##### EXCERPTED PASSAGE
Pikuach nefesh is what moved literally every synagogue in America to close during the economic shutdown. It’s what’s motivating leaders now, in making these statements of caution about reopening. At the same time, rabbis in all denominations consulted by the Forward are working on ideas for how to do High Holiday services that comport with the holiness of the holidays and with health guideline — that’s about pikuach nefesh, too.
Now, many congregants are wondering if this Jewish value is going to keep them from attending High Holiday services in four months. Those services are the best attended of the year, full of meaning and family feeling. They’re also a prime fundraising time for many synagogues.
“We probably need to imagine a High Holidays where we do not meet in person at all, and work backward from there,” said Rabbi Jacob Blumenthal, who leads the Conservative movement’s main umbrella organization as well as its rabbinical association.
In the Reform movement, clergy are both brainstorming ideas and tending to the anxieties of congregants who desperately want to return to their normal, synagogue-going lives, said Rabbi Hara Person, the head of the movement’s rabbinical association. But, she said, health and safety will remain the most important piece of the conversation, which is what pikuach nefesh dictates.
“Just like the decision to close the camps for this summer was the right and responsible decision, though a really sad decision, it’s a similar kind of thing,” she said. “If there’s a risk, we can’t take the risk. We’re talking about people’s lives.”
##########
= EXERCISE A =
Duplicate the part of the passage on High Holiday services that opens with the words containing "In the Reform" and closes with "pikuach nefesh dictates.".
= EXERCISE B =
Go on with the passage on High Holiday services, starting after its final sentence.
The data come from a different source than the passage on High Holiday services.
##### ENTRIES SUPPLIED
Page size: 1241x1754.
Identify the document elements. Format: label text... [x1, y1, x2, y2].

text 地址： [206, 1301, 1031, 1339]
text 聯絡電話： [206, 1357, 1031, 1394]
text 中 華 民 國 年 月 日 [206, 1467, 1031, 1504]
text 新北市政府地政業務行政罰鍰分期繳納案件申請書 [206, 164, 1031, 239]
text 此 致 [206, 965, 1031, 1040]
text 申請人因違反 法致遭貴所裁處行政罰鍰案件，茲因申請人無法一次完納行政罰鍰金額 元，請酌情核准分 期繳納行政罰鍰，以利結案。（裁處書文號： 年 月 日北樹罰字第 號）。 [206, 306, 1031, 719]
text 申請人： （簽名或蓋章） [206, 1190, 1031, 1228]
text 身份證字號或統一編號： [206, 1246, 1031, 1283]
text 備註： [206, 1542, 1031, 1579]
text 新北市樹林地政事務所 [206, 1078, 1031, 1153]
##########
= FINAL ANSWER A =
In the Reform movement, clergy are both brainstorming ideas and tending to the anxieties of congregants who desperately want to return to their normal, synagogue-going lives, said Rabbi Hara Person, the head of the movement’s rabbinical association. But, she said, health and safety will remain the most important piece of the conversation, which is what pikuach nefesh dictates.

= FINAL ANSWER B =
The statements from the various movements were in the form of guidance, not orders. Jewish life values local decision-making; all the more so in a pandemic that has affected different regions and populations in different ways.
“It’s not a clear-cut yes or no, it’s always contextual,” said Rabbi Deborah Waxman, the president of Reconstructing Judaism. “What pikuach nefesh might look like here in Philadelphia might be very different from Atlanta or Chicago.” It could also vary based on which populations synagogues serve. The elderly, for example, are more vulnerable.
In the best-case scenario, states will lift their stay-at-home orders and won’t have to implement them again due to a new series of outbreaks. In that case, synagogues will likely be able to resume Shabbat services and other rituals in the near-term, and High Holiday services will happen there, as well.
If that doesn’t happen, and pikuach nefesh is still the law of the (Jewish) land when High Holidays roll around, rabbis will help their congregants be flexible.
“The truth is, we still have four months,” said Blumenthal. “Who knows what the world is gonna look like in four months?”